Knapp is a town in Jackson County, Wisconsin, United States. As of the 2020 census, the town population was 303. The unincorporated community of Lapham Junction is located in the town.

==History==
Knapp was formed out of a portion of the town of Millston in 1889.

==Geography==
According to the United States Census Bureau, the town has a total area of 71.6 square miles (185.3 km^{2}), of which 69.1 square miles (179.0 km^{2}) is land and 2.4 square miles (6.3 km^{2}) (3.38%) is water.

==Demographics==
As of the census of 2000, there were 275 people, 113 households, and 89 families residing in the town. The population density was 4.0 people per square mile (1.5/km^{2}). There were 131 housing units at an average density of 1.9 per square mile (0.7/km^{2}). The racial makeup of the town was 99.27% White, 0.36% Asian, and 0.36% from two or more races.

There were 113 households, out of which 29.2% had children under the age of 18 living with them, 72.6% were married couples living together, 3.5% had a female householder with no husband present, and 20.4% were non-families. 15.9% of all households were made up of individuals, and 4.4% had someone living alone who was 65 years of age or older. The average household size was 2.43 and the average family size was 2.73.

In the town, the population was spread out, with 21.8% under the age of 18, 6.5% from 18 to 24, 30.9% from 25 to 44, 24.0% from 45 to 64, and 16.7% who were 65 years of age or older. The median age was 40 years. For every 100 females, there were 111.5 males. For every 100 females age 18 and over, there were 106.7 males.

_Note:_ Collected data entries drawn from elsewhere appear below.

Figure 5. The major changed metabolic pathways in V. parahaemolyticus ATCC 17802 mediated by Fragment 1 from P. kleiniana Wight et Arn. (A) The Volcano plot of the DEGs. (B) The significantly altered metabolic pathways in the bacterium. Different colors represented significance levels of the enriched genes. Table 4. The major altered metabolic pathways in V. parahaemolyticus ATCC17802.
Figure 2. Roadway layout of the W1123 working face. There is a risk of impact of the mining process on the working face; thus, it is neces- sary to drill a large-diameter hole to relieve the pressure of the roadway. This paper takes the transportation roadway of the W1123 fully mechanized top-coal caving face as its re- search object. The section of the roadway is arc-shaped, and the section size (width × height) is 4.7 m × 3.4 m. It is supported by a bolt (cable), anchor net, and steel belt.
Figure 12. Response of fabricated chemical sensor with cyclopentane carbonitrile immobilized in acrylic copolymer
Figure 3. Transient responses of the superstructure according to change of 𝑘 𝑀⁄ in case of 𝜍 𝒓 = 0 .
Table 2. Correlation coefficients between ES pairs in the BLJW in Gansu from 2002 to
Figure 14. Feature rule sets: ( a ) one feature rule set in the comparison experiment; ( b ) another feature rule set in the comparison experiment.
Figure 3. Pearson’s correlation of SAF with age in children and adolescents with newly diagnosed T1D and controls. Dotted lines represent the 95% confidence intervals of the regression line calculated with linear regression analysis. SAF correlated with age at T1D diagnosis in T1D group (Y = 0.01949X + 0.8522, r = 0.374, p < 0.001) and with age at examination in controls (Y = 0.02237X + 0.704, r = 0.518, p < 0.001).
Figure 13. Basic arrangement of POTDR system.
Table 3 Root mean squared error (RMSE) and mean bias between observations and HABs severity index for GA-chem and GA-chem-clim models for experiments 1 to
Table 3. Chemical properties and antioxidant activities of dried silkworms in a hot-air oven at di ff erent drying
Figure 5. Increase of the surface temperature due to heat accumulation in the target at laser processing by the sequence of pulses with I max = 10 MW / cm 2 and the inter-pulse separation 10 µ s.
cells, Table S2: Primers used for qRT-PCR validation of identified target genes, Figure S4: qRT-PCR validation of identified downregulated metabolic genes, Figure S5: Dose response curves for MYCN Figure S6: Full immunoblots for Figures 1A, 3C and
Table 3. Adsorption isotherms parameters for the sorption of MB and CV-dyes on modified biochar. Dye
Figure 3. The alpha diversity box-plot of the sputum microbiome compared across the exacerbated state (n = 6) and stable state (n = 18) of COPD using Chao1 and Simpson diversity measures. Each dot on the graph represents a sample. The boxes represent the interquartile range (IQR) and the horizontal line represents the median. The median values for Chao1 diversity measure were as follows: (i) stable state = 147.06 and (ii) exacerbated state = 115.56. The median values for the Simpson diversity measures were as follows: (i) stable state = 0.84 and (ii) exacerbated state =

The median income for a household in the town was $40,446, and the median income for a family was $41,771. Males had a median income of $35,500 versus $21,607 for females. The per capita income for the town was $19,212. About 6.1% of families and 7.0% of the population were below the poverty line, including 6.3% of those under the age of 18 and 10.3% of those 65 or over.

In 2021, there were 482 people residing in the town.